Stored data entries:
*** Begin section ***

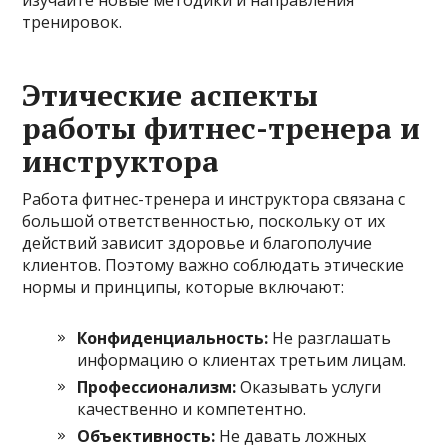
изучайте новые методики и направления
тренировок.
Этические аспекты
работы фитнес-тренера и
инструктора
Работа фитнес-тренера и инструктора связана с
большой ответственностью, поскольку от их
действий зависит здоровье и благополучие
клиентов. Поэтому важно соблюдать этические
нормы и принципы, которые включают:
Конфиденциальность:
Не разглашать
информацию о клиентах третьим лицам.
Профессионализм:
Оказывать услуги
качественно и компетентно.
Объективность:
Не давать ложных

*** End section ***

● Required action
After counting the lines above that include the word "тренера", give only the number.

● Solution for this task
2